Sebuah pengadilan di Arab Saudi mendukung hukuman penjara 20 tahun yang dijatuhkan pada seorang pekerja bantuan Saudi yang mengkritik pemerintah di Twitter.
Putusan pengadilan itu mengundang kecaman terbuka yang jarang dilontarkan Amerika Serikat, yang menyiratkan munculnya ketegangan baru antara pemerintahan Biden dan kerajaan Saudi.
Putusan itu, yang dikonfirmasi Rabu malam (6/10), juga mengukuhkan larangan perjalanan selama 20 tahun terhadap Abdulrahman al-Sadhan setelah pembebasannya.
Kasus terhadap al-Sadhan banyak diperkirakan berakar dari skandal di Silicon Valley yang memicu munculnya kasus federal terhadap dua karyawan Twitter yang dituduh melakukan aksi mata-mata untuk Arab Saudi. Kedua orang itu diduga mengakses data pengguna lebih dari 6.000 akun Twitter, termasuk sekitar 30 nama pengguna yang ingin dibongkar kerajaan.
Keluarga al-Sadhan mengatakan identitasnya tampaknya termasuk di antara mereka yang bocor ke pihak berwenang Saudi. Al-Sadhan belakangan diketahui sebagai orang di balik akun Twitter anonim berbahasa Arab yang memiliki banyak pengikut dan sering mengkritik pemerintah.
Kasus al-Sadhan adalah contoh terbaru dari tindakan keras yang terus berlanjut terhadap mereka yang mengkritik pemerintah Saudi dan Putra Mahkota Mohammed bin Salman. Putusan pengadilan juga menunjukkan sejauh mana pihak berwenang telah membungkam mereka.
BACA JUGA: AS Dikritik karena Tak Ambil Tindakan terhadap Putra Mahkota SaudiKasus al-Sadhan menjadi sorotan karena beratnya hukuman yang dijatuhkan dan kemungkinan hubungannya dengan penyelidikan FBI dan kasus federal di California terhadap dua pria yang dituduh menjadi mata-mata kerajaan Saudi saat bekerja di Twitter.
Para hakim di pengadilan banding Saudi menjatuhkan putusan mereka, Selasa. Mereka mendukung putusan pengadilan sebelumnya yang menvonis al-Sadhan hukuman 20 tahun penjara, diikuti dengan larangan perjalanan yang sama panjangnya, yang berarti pria berusia 37 tahun itu tidak akan benar-benar bebas sampai dia berusia tujuh puluhan.

> DATA YANG DIBERIKAN:
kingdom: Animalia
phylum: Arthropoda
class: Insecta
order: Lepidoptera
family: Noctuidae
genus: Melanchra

> TUGAS LATIHAN:
1 > Jawablah pertanyaan berikut berdasarkan artikel tentang putusan pengadilan Saudi.
(a) Berapa lama larangan perjalanan yang dikukuhkan terhadap Abdulrahman al-Sadhan setelah pembebasannya?
(b) Data pengguna lebih dari berapa akun Twitter yang diduga diakses oleh dua karyawan Twitter itu?
(c) Berapa usia al-Sadhan menurut artikel tersebut?
2 > Tuliskan ulang secara persis bagian artikel tentang putusan pengadilan Saudi antara "Kasus terhadap al-Sadhan" dan "telah membungkam mereka.", termasuk kedua batas tersebut.

> KUNCI JAWABAN:
1 >
(a) Selama 20 tahun.
(b) Lebih dari 6.000 akun Twitter.
(c) 37 tahun.

2 >
Kasus terhadap al-Sadhan banyak diperkirakan berakar dari skandal di Silicon Valley yang memicu munculnya kasus federal terhadap dua karyawan Twitter yang dituduh melakukan aksi mata-mata untuk Arab Saudi. Kedua orang itu diduga mengakses data pengguna lebih dari 6.000 akun Twitter, termasuk sekitar 30 nama pengguna yang ingin dibongkar kerajaan.
Keluarga al-Sadhan mengatakan identitasnya tampaknya termasuk di antara mereka yang bocor ke pihak berwenang Saudi. Al-Sadhan belakangan diketahui sebagai orang di balik akun Twitter anonim berbahasa Arab yang memiliki banyak pengikut dan sering mengkritik pemerintah.
Kasus al-Sadhan adalah contoh terbaru dari tindakan keras yang terus berlanjut terhadap mereka yang mengkritik pemerintah Saudi dan Putra Mahkota Mohammed bin Salman. Putusan pengadilan juga menunjukkan sejauh mana pihak berwenang telah membungkam mereka.